Как бы мне ни нравился Адам, мы не так близки, как когда-то. Его фокус изменился, и вместе с этим я чувствую, что наше товарищество ослабевает. Он по-прежнему милый и забавный, и я бы даже назвала его другом. Но он превратился в еще одного парня, который проводит со мной время только для того, чтобы сблизиться с моим отцом.
Я понимаю. Я к этому привыкла. Но, давайте будем честны, от этого я еще больше скучаю по Ефрему.
23
ЕФРЕМ
Остановившись как вкопанный, я возвращаюсь к газетному киоску, мимо которого только что прошел во время утренней пробежки. И действительно, я нахожу Дани на первой странице бульварной газеты. Одетая в облегающее синее платье, она выглядит потрясающе: вырез сбоку платья подчеркивает ее подтянутую талию.
Мне очень хочется просто уйти. Но затем мой взгляд переключается на человека, на которого она сияет с обожающим выражением лица. Я не узнаю этого парня. Но на вид ему чуть больше двадцати. Его темная кожа и густые кудри подчеркивают белые зубы, когда он улыбается. То же выражение открытой привязанности исказило его лицо.
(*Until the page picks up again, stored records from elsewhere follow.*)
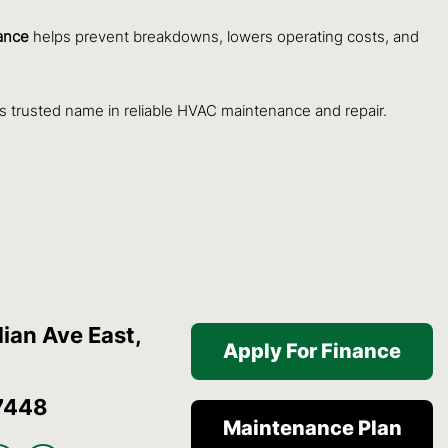
ance
helps prevent breakdowns, lowers operating costs, and
s trusted name in reliable HVAC maintenance and repair.
ian Ave East,
Apply For Finance
7448
Maintenance Plan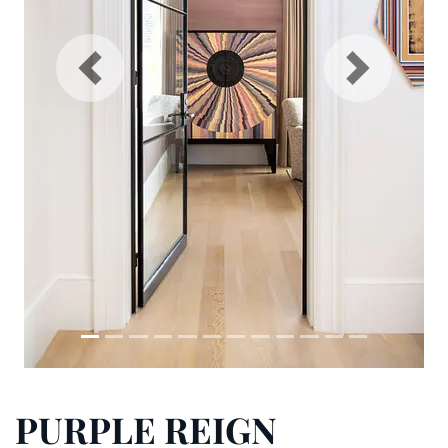
Previous
N
PURPLE REIGN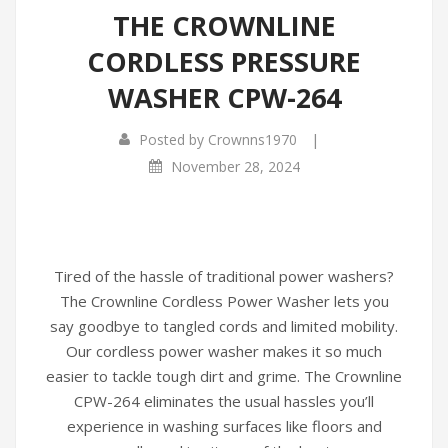
THE CROWNLINE
Infrared Cookers
Incense Burner
CORDLESS PRESSURE
Food Processors
Portable Air Conditioners
WASHER CPW-264
Blenders
|
Posted by
Crownns1970
Water Dispensers
November 28, 2024
Rice cookers
Tired of the hassle of traditional power washers?
The Crownline Cordless Power Washer lets you
say goodbye to tangled cords and limited mobility.
Our cordless power washer makes it so much
easier to tackle tough dirt and grime. The Crownline
CPW-264 eliminates the usual hassles you’ll
experience in washing surfaces like floors and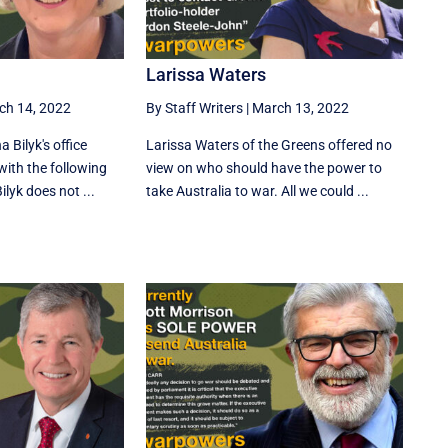
Larissa Waters
ch 14, 2022
By Staff Writers
|
March 13, 2022
 Bilyk's office
Larissa Waters of the Greens offered no
 with the following
view on who should have the power to
lyk does not ...
take Australia to war. All we could ...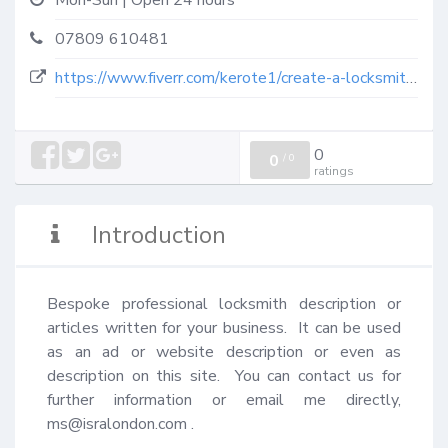
Mon-Sun | Open 24 hours
07809 610481
https://www.fiverr.com/kerote1/create-a-locksmith-description-article-for-you?context_referrer=search_gigs&source=top-bar&ref_ctx_id=a5669ab0-5c28-4b25-9bd5-3d83a8e4b429&pckg_id=1&pos=1&context_type=auto&funnel=ed6f20dd-88ea-4529-9687-ac1deb743026&seller_online=true
0
0
/
0
ratings
Introduction
Bespoke professional locksmith description or 
articles written for your business.  It can be used 
as an ad or website description or even as 
description on this site.  You can contact us for 
further information or email me directly, 
ms@isralondon.com
 .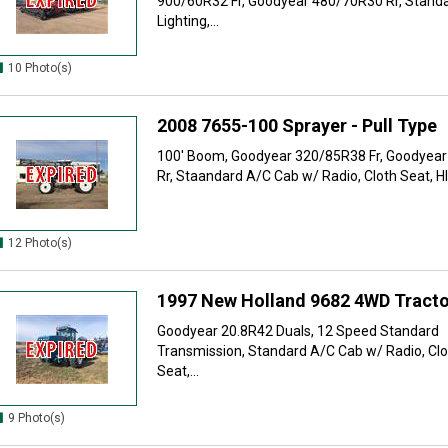
900/60R32 Fr, Goodyear 480/70R30 Rr, Stand
Lighting,...
10 Photo(s)
2008 7655-100 Sprayer - Pull Type
100' Boom, Goodyear 320/85R38 Fr, Goodyea
Rr, Staandard A/C Cab w/ Radio, Cloth Seat, HID
12 Photo(s)
1997 New Holland 9682 4WD Tracto
Goodyear 20.8R42 Duals, 12 Speed Standard
Transmission, Standard A/C Cab w/ Radio, Clo
Seat,...
9 Photo(s)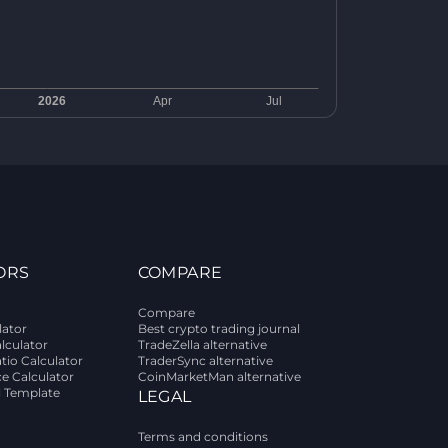
ORS
COMPARE
Compare
lator
Best crypto trading journal
alculator
TradeZella alternative
tio Calculator
TraderSync alternative
ce Calculator
CoinMarketMan alternative
l Template
LEGAL
Terms and conditions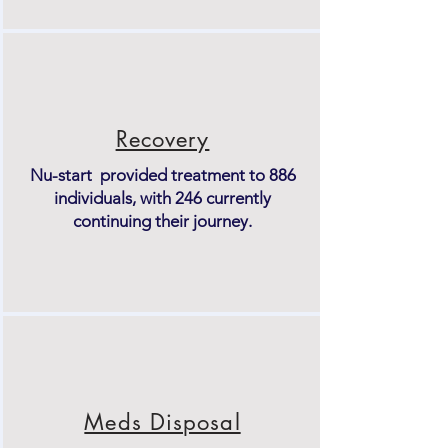
Recovery
Nu-start provided treatment to 886
individuals, with 246 currently
continuing their journey.
Meds Disposal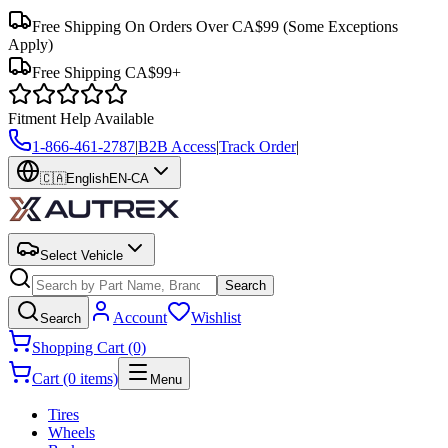
Free Shipping On Orders Over CA$99
(Some Exceptions
Apply)
Free Shipping CA$99+
Fitment Help Available
1-866-461-2787
|
B2B Access
|
Track Order
|
🇨🇦
English
EN-CA
Select Vehicle
Search
Account
Wishlist
Search
Shopping Cart (0)
Cart (0 items)
Menu
Tires
Wheels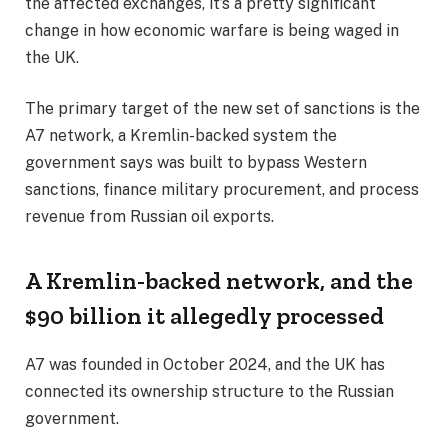
the affected exchanges, it’s a pretty significant
change in how economic warfare is being waged in
the UK.
The primary target of the new set of sanctions is the
A7 network, a Kremlin-backed system the
government says was built to bypass Western
sanctions, finance military procurement, and process
revenue from Russian oil exports.
A Kremlin-backed network, and the
$90 billion it allegedly processed
A7 was founded in October 2024, and the UK has
connected its ownership structure to the Russian
government.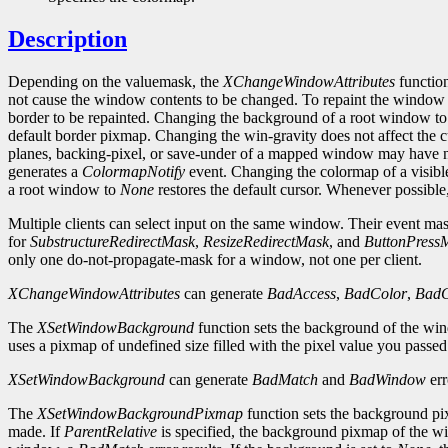
Description
Depending on the valuemask, the
XChangeWindowAttributes
function
not cause the window contents to be changed. To repaint the window
border to be repainted. Changing the background of a root window t
default border pixmap. Changing the win-gravity does not affect the
planes, backing-pixel, or save-under of a mapped window may have no
generates a
ColormapNotify
event. Changing the colormap of a visibl
a root window to
None
restores the default cursor. Whenever possibl
Multiple clients can select input on the same window. Their event masks
for
SubstructureRedirectMask
,
ResizeRedirectMask
, and
ButtonPress
only one do-not-propagate-mask for a window, not one per client.
XChangeWindowAttributes
can generate
BadAccess
,
BadColor
,
BadC
The
XSetWindowBackground
function sets the background of the wi
uses a pixmap of undefined size filled with the pixel value you passe
XSetWindowBackground
can generate
BadMatch
and
BadWindow
err
The
XSetWindowBackgroundPixmap
function sets the background pix
made. If
ParentRelative
is specified, the background pixmap of the wi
Выхватывая бумажку из держателя, я передаю владельцу стенда двадцать баксов и говорю ему оставить сдачу себе. Затем я направляюсь к своему дому.
Я отказываюсь читать это, пока не останусь один, надеясь, что узнаю в этом парне какого-нибудь ее дальнего родственника. Но на всякий случай я не хочу рисковать потерять самообладание в общественном месте. Придя домой, я заставляю себя положить газету на кухонный стол и пойти принять душ.
Только после того, как я готовлю утренний протеиновый коктейль и нетерпеливо выпиваю его над раковиной, я позволяю себе посмотреть, о чем говорится в статье.
Вчера вечером на тихом аукционном ужине «Празднование щедрости» летели искры, когда многообещающий политический кандидат Адам Пейдж и дочь генерального прокурора Ришелье, Даниэль Ришелье, воссоединились. Очаровательная пара, которая на протяжении многих лет растапливала сердца фанатов, похоже, снова набирает обороты, поскольку пара провела все благотворительное мероприятие вместе, практически склеившись. Но будет ли роман долгим? Только время покажет.
Ярость пронзает меня, раскаленная добела, и я вижу красный цвет. Проклятия оставляют на мне непрерывный поток русских слов, пока я рву бумагу за считанные секунды. С меня хватит. Дани явно меня дергает, использует, чтобы оживить свою жизнь, но я не заинтересован в том, чтобы быть ее орудием восстания. Я не чья-то игрушка.